On October 5, 2015, Grant was signed by the Island Storm and would return to Canada for the 2015–16 season. He would join the Storm for training camp in early December. Team head coach Joe Salerno commented on Grant: "Since seeing him for the first time back in 2013, he has been a guy on my radar, someone I believed could be very, very good in our league if put in the right system and situation." Grant was also praised by Salerno for his experience in the ACC in his college years. In his debut for the Storm, Grant recorded a double-double, with 24 points and 10 assists. Grant started 23 of his 34 regular season games, led the Storm in assists and assists per game with 157 and 4.6 respectively, and posted averages of 11.6 points, 1.7 rebounds and 0.8 steals per game.

In September 2016, Grant signed a contract with KK Šentjur in Slovenia. Throughout the season, he appeared in 30 games for in the Slovenian League, averaging 13.3 points, 1.7 rebounds and 2.8 assists per game. Remarkably, he had over 50% field goal and three-point field goal percentage, and over 90% in free throw shooting. In August 2017, Grant signed a contract with Lithuanian league club BC Nevėžis.
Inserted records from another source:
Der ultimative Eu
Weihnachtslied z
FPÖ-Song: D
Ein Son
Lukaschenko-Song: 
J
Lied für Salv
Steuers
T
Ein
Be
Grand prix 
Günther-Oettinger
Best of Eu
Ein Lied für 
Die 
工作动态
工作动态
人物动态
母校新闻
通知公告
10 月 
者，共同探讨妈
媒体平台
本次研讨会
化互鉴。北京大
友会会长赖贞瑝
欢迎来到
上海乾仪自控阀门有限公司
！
Grant refused to play in a game against BC Pieno žvaigždės, claiming that the club owed him months of wages; the claim was later confirmed by club officials. A few days after the incident, in early December 2017, Grant signed for BC Astana of the VTB United League, making his debut on 26 December against CSKA Moscow. Grant averaged 11.5 points, 2.5 assists and 1.4 rebounds per game in the VTB United League. On 7 August 2018, he signed with the Croatian team KK Zadar. In November 2018 he left Zadar. Two weeks later he signed for another club playing in the ABA League, the Montenegrin Mornar.
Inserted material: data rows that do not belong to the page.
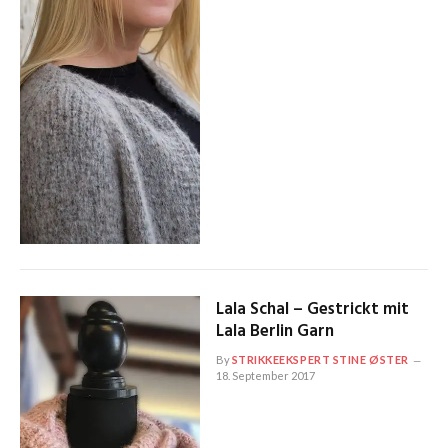
Lala Schal – Gestrickt mit
Lala Berlin Garn
By
STRIKKEEKSPERT STINE ØSTER
18. September 2017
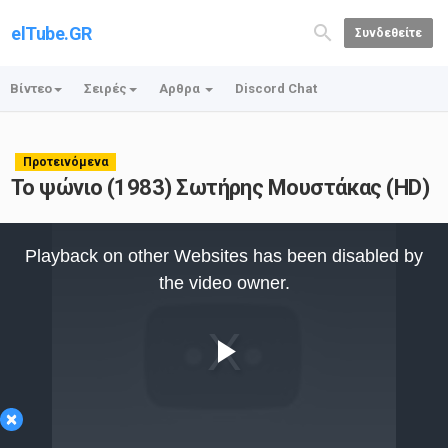
elTube.GR
Συνδεθείτε
Βίντεο
Σειρές
Αρθρα
Discord Chat
Προτεινόμενα
Το ψώνιο (1983) Σωτήρης Μουστάκας (HD)
This
is
Playback on other Websites has been disabled by
a
modal
the video owner.
window.
Play
×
Grant spent the 2019–20 season with Pieno žvaigždės Pasvalys of the Lithuanian Basketball League. He averaged 6.2 points, 1.2 rebounds and 1.4 assists per game. On October 5, 2020, he signed with Shahrdari Qazvin of the Iranian Basketball Super League.

==The Basketball Tournament==
Malcolm Grant played for Team Fancy in the 2018 edition of The Basketball Tournament. In 2 games, he averaged 7 points, .5 assists, and 1.5 rebounds per game. Team Fancy reached the second round before falling to Boeheim's Army.